Exercise:
Going line by line through the entries below, count those that contain "ΙΑΤΡΙΚΩΝ". Give the number by itself.

BEGIN Data provided

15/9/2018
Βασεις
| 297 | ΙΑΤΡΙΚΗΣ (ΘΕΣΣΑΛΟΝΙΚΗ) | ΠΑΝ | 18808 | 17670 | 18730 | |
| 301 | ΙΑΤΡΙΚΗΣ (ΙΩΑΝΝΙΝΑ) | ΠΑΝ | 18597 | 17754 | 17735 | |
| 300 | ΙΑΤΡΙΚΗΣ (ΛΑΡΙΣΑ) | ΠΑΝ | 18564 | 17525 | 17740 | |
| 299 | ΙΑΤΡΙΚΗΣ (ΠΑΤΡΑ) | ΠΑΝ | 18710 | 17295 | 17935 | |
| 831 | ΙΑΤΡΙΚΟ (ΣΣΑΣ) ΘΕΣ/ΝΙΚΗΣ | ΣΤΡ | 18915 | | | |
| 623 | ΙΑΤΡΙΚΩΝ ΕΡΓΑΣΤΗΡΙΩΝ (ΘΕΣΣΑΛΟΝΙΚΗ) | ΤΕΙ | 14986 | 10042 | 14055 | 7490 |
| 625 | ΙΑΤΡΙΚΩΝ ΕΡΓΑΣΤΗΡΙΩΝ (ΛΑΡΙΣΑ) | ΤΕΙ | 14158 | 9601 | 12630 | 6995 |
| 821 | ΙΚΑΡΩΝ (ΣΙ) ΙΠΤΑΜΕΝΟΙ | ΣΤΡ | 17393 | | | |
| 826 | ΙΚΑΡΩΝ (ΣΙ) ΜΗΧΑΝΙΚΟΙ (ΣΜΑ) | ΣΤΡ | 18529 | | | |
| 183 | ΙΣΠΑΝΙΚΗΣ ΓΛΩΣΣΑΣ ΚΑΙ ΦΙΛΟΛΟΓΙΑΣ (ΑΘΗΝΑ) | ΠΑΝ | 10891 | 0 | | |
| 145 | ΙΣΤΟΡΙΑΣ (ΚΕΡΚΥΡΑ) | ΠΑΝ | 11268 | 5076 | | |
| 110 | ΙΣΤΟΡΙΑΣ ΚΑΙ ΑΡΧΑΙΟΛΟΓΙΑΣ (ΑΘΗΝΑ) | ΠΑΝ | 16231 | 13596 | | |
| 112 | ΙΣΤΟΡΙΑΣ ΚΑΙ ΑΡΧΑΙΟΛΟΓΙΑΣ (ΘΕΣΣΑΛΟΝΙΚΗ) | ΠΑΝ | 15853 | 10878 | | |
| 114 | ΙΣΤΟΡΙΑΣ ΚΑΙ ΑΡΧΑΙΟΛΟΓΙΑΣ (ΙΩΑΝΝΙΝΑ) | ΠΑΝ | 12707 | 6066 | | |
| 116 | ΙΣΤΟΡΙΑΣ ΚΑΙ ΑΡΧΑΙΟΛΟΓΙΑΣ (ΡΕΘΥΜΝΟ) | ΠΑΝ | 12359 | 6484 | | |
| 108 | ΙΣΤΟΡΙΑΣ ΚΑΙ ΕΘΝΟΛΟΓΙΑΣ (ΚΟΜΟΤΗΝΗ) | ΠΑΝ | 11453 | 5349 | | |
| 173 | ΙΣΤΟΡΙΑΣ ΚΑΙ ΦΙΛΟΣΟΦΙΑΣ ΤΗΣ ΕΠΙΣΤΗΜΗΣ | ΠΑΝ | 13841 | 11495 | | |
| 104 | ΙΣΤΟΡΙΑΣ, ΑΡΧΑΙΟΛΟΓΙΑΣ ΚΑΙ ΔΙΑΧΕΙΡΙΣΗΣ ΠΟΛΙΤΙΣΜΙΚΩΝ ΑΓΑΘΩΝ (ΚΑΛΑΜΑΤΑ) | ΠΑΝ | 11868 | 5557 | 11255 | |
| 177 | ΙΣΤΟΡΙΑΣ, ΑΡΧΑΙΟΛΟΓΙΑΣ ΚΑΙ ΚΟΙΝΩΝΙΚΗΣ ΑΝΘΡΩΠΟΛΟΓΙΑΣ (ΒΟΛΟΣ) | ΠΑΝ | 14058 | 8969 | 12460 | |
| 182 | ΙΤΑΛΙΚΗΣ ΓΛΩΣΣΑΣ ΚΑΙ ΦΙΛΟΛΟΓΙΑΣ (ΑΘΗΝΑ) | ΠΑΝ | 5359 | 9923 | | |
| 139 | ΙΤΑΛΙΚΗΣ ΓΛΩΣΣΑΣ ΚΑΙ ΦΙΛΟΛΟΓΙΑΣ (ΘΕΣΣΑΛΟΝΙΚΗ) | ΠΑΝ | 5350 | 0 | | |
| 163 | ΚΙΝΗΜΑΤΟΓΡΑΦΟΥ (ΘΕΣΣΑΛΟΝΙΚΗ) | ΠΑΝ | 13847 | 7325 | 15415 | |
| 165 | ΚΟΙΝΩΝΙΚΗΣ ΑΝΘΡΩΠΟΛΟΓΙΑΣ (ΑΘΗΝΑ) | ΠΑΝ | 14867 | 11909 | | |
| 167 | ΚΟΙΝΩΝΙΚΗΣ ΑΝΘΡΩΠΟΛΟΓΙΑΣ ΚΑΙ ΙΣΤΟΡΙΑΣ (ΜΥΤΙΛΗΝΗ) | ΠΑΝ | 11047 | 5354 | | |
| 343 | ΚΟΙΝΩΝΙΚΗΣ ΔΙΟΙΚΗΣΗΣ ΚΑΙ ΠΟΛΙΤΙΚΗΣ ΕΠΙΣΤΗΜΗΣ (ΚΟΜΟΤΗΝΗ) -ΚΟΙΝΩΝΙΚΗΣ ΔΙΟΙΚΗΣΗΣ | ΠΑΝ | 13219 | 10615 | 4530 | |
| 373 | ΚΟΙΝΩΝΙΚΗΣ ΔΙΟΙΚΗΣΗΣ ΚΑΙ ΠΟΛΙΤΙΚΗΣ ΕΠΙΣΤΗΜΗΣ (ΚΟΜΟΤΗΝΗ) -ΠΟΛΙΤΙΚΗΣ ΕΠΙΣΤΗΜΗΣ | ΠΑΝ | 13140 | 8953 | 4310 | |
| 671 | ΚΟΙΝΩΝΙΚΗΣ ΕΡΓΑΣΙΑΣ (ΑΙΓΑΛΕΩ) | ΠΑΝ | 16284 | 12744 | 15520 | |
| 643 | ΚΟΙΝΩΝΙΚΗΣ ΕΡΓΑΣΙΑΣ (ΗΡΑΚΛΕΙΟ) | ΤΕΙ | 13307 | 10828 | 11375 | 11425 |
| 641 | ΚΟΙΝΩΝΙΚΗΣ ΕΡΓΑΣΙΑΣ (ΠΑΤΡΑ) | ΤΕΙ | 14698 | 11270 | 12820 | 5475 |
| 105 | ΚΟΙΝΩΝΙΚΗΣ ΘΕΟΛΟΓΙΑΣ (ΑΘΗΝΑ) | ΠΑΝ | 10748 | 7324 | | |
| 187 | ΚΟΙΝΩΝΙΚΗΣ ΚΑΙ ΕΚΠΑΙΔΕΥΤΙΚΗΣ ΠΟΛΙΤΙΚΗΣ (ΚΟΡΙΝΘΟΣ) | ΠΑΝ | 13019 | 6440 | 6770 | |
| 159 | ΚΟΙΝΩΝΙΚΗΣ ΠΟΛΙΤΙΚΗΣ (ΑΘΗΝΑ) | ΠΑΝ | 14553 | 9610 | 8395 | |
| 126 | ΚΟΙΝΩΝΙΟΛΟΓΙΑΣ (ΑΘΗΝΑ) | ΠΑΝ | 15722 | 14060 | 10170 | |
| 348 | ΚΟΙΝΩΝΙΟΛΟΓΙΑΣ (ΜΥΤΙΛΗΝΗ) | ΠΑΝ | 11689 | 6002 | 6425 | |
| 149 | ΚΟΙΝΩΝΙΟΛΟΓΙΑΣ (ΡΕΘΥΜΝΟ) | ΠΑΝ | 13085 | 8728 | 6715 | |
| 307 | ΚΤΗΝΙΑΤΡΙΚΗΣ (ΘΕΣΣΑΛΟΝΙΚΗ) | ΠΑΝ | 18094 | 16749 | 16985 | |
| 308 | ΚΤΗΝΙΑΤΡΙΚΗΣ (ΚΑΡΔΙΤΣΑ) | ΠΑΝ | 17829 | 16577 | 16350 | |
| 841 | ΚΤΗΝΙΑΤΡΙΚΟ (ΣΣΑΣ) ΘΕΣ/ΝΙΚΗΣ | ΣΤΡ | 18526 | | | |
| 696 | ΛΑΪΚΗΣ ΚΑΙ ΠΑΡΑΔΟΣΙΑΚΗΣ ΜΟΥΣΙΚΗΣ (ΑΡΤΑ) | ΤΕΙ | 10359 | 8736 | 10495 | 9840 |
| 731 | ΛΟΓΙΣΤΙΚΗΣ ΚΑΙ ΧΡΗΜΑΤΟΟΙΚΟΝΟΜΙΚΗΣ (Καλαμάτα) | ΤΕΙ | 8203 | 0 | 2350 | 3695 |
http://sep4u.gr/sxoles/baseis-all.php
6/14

END Data provided

Written answer:
2